## [Goal of the exercise]
Print everything from the line containing "pose: elev=101.6 azim=2.0" down to the last line of the rows below, including both ends, with no changes.

## [Entries supplied]
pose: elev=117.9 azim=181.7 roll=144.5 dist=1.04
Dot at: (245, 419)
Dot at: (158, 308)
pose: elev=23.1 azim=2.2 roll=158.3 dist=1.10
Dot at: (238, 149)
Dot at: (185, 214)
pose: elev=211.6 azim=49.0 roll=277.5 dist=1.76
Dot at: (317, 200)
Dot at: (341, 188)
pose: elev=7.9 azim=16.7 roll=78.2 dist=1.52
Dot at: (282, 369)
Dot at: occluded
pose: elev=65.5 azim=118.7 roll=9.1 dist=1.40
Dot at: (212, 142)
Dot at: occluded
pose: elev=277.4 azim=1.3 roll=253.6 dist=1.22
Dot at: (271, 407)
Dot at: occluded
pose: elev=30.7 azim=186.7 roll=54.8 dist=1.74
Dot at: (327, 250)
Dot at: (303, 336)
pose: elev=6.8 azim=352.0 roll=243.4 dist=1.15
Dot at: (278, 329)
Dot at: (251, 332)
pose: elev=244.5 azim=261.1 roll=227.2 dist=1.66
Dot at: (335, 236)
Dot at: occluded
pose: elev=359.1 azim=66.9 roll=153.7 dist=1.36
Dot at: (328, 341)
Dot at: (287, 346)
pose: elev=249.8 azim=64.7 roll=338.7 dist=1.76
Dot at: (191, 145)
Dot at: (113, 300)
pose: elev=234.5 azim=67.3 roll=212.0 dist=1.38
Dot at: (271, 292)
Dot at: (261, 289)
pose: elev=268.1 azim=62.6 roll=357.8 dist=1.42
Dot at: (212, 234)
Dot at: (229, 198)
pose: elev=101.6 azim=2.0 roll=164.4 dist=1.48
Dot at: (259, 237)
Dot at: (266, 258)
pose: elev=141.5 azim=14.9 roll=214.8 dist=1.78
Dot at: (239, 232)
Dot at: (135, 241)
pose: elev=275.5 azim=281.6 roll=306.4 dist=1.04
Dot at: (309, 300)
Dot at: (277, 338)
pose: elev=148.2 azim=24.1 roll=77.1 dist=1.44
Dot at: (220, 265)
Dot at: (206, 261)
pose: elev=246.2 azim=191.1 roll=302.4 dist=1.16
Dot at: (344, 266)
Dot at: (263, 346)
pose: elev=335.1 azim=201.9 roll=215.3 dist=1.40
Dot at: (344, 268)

## [Task response]
pose: elev=101.6 azim=2.0 roll=164.4 dist=1.48
Dot at: (259, 237)
Dot at: (266, 258)
pose: elev=141.5 azim=14.9 roll=214.8 dist=1.78
Dot at: (239, 232)
Dot at: (135, 241)
pose: elev=275.5 azim=281.6 roll=306.4 dist=1.04
Dot at: (309, 300)
Dot at: (277, 338)
pose: elev=148.2 azim=24.1 roll=77.1 dist=1.44
Dot at: (220, 265)
Dot at: (206, 261)
pose: elev=246.2 azim=191.1 roll=302.4 dist=1.16
Dot at: (344, 266)
Dot at: (263, 346)
pose: elev=335.1 azim=201.9 roll=215.3 dist=1.40
Dot at: (344, 268)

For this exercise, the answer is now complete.